By: Charley Warady
In the red corner, weighing 245 pounds and wearing blue shorts, is Mr. Fundamental. And in the blue corner, weighing 120 pounds and really thick-lensed glasses, wearing paisley shorts, is Mr. Technical. When the opening bell of today's Forex market rings, come out fighting. And may the best man make the most PIPs.
The scenario may be a little extreme, but those kinds of arguments ensue in the Forex market on a daily basis. Avid fundamental Forex traders go toe to toe with the avid technical traders; both mocking and decrying the other's ability to trade the Forex market. As is true with just about everything, the best way seems to lie somewhere in the middle- between the Forex charts and the Forex news.
The fundamental analyst relies on the Forex news of the day. The reaction of the Forex market to the Forex news is usually apparent. The term “usually” is particularly relevant because of the way the Forex market has been (or better said, hasn't been) reacting to Forex news in these past couple summer months. The Forex market seems to be on an upward path in spite of any kind of Forex news that has come out.

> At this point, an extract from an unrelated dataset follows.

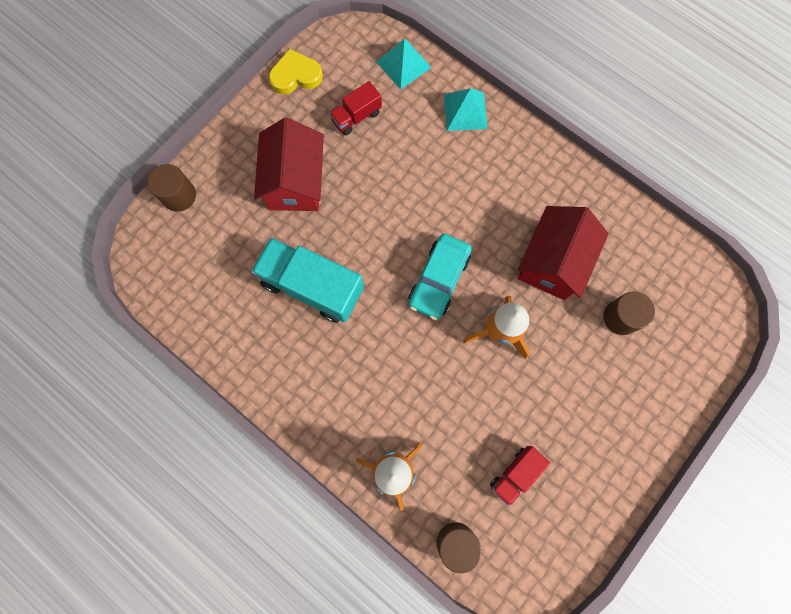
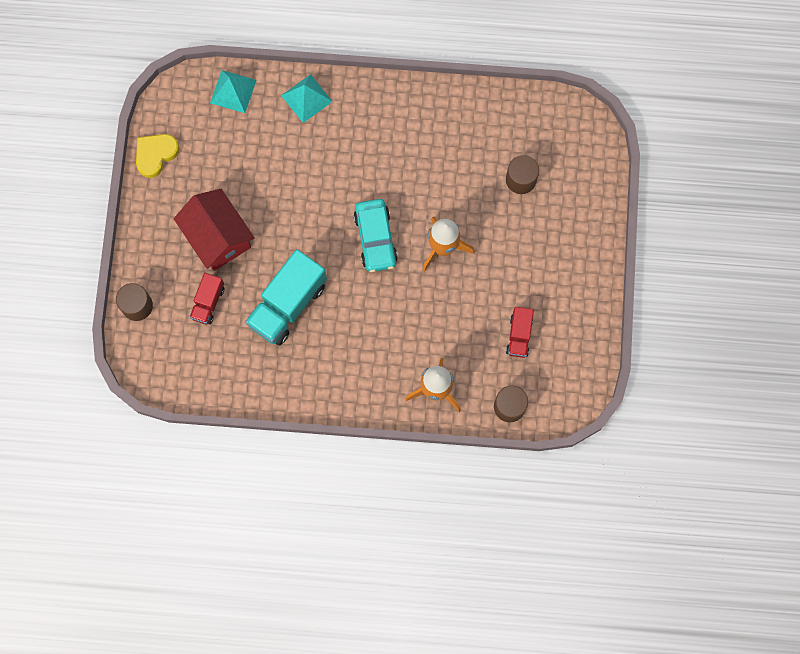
camera: 35 degrees left, 0 degrees up
turquoise truck [251,237,364,323] -> turquoise truck turned 45 degrees counterclockwise [245,249,327,345]
red truck [329,81,382,135] -> red truck moved to [190,273,224,325]
red house [518,206,609,300] -> none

The reason is the timing of the Forex news. It is summer. The big financial institutions are not reacting to the Forex news because they're on vacation. There's no power to shift the markets, so it proceeds according to the Forex charts. In months like July and August, the Forex technical analyst and his Forex charts in Forex definitely has the upper hand. So it would seem that one could ignore the Forex news and keep one's nose in the Forex charts. A dangerous play, indeed.

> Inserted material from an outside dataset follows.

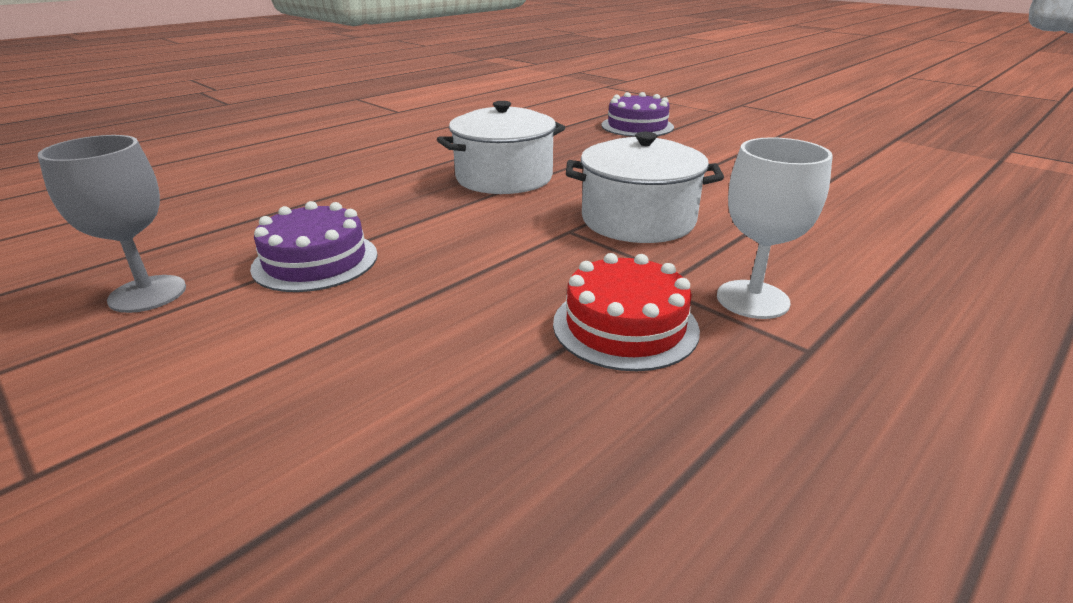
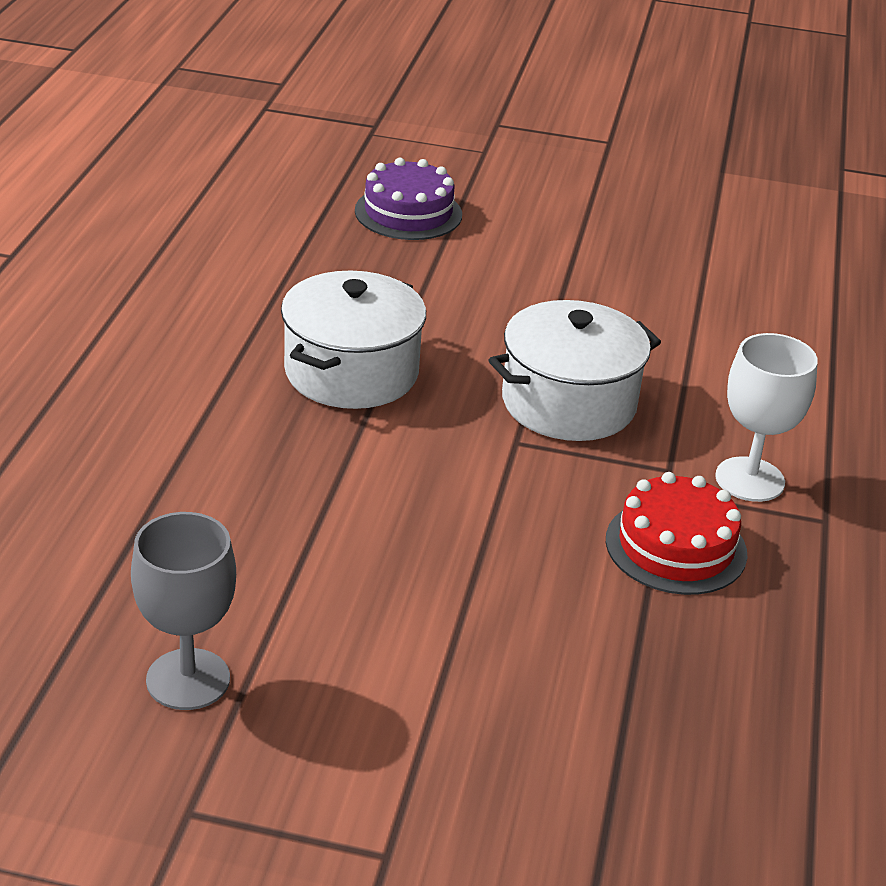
camera: 35 degrees left, 5 degrees up
purple cake [250,201,378,292] -> none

All too often, you will hear the Forex technical analyst scream out in panic, “How could the market have done that? My Forex chart says this is a major support area!” What the Forex chart didn't tell him was that news just came out that there was an interest rate decrease in the currency which threw everything out of whack. (The phrase “out of whack” is used for discussion purposes only, of course). In the meantime, the fundamental analyst saw this and was all over it, taking advantage of the sudden turn in the market.
Both fundamental analysis and technical analysis are needed to be a balanced Forex trader. You'll wind up not only saving a lot of money by not being caught by surprise, but you'll make more money by taking advantage of the opportunities provided by both systems.
The trend is your friend. The trend is found by studying Forex charts and becoming a technical trader. However, to guard yourself against a sudden end to the trend, you'd best be aware of the Forex news that is happening around you while your nose is in the Forex charts.
The Forex news is what makes the market. The technical side is what sustains the direction. The technical analyst will tell you what direction the Forex market is going to move in and the fundamental Forex trader will smile and say, “Until something happens that it doesn't.” They are both right. It is best to listen to both. The result of the fight always ends in a draw.